Task to complete: Put the text read from the records into a Markdown table with two columns, No. and Line, giving each line its own numbered row and omitting blank lines. Leave the pictures out of the answer.

**** Exercise material ****

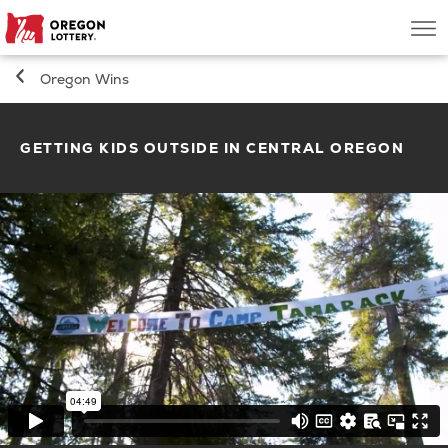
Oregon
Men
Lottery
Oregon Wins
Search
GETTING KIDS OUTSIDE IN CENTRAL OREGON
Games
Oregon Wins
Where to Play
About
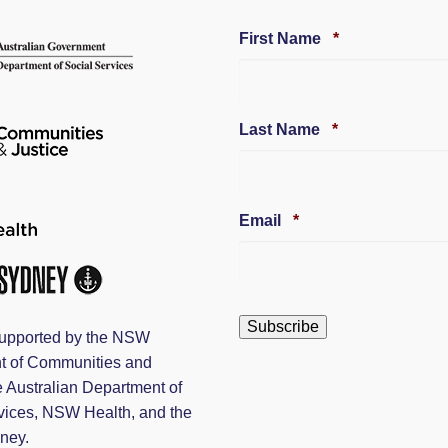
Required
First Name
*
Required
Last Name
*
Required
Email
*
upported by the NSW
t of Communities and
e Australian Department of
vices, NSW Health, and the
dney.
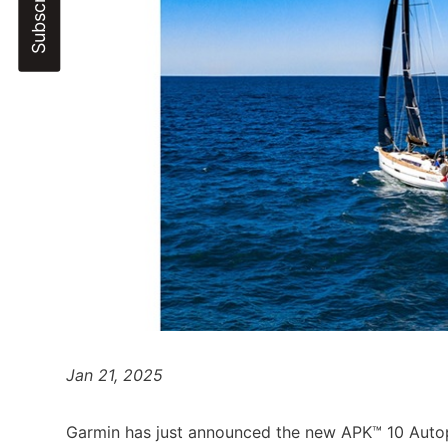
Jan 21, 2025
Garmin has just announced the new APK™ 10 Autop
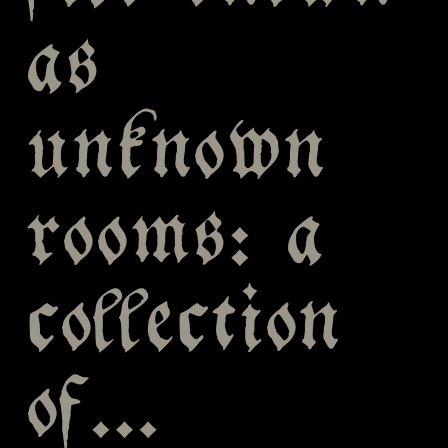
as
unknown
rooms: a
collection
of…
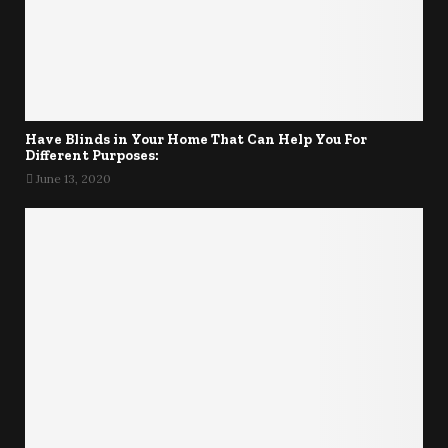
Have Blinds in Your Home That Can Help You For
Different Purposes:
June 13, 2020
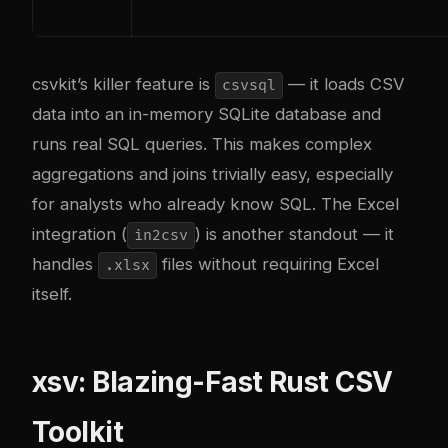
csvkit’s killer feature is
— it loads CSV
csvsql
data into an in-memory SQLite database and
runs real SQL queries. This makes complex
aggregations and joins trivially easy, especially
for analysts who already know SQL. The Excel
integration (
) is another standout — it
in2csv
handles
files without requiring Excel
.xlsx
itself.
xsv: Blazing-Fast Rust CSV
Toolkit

****

Solution to this task:
| No. | Line |
|---|---|
| 1 | Oregon |
| 2 | Men |
| 3 | Lottery |
| 4 | Oregon Wins |
| 5 | Search |
| 6 | GETTING KIDS OUTSIDE IN CENTRAL OREGON |
| 7 | Games |
| 8 | Oregon Wins |
| 9 | Where to Play |
| 10 | About |
| 11 | Required |
| 12 | First Name |
| 13 | * |
| 14 | Required |
| 15 | Last Name |
| 16 | * |
| 17 | Required |
| 18 | Email |
| 19 | * |
| 20 | upported by the NSW |
| 21 | t of Communities and |
| 22 | e Australian Department of |
| 23 | vices, NSW Health, and the |
| 24 | dney. |
| 25 | Jan 21, 2025 |
| 26 | Garmin has just announced the new APK™ 10 Autop |
| 27 | as |
| 28 | unknown |
| 29 | rooms: a |
| 30 | collection |
| 31 | of… |
| 32 | Have Blinds in Your Home That Can Help You For |
| 33 | Different Purposes: |
| 34 | June 13, 2020 |
| 35 | csvkit’s killer feature is |
| 36 | — it loads CSV |
| 37 | csvsql |
| 38 | data into an in-memory SQLite database and |
| 39 | runs real SQL queries. This makes complex |
| 40 | aggregations and joins trivially easy, especially |
| 41 | for analysts who already know SQL. The Excel |
| 42 | integration ( |
| 43 | ) is another standout — it |
| 44 | in2csv |
| 45 | handles |
| 46 | files without requiring Excel |
| 47 | .xlsx |
| 48 | itself. |
| 49 | xsv: Blazing-Fast Rust CSV |
| 50 | Toolkit |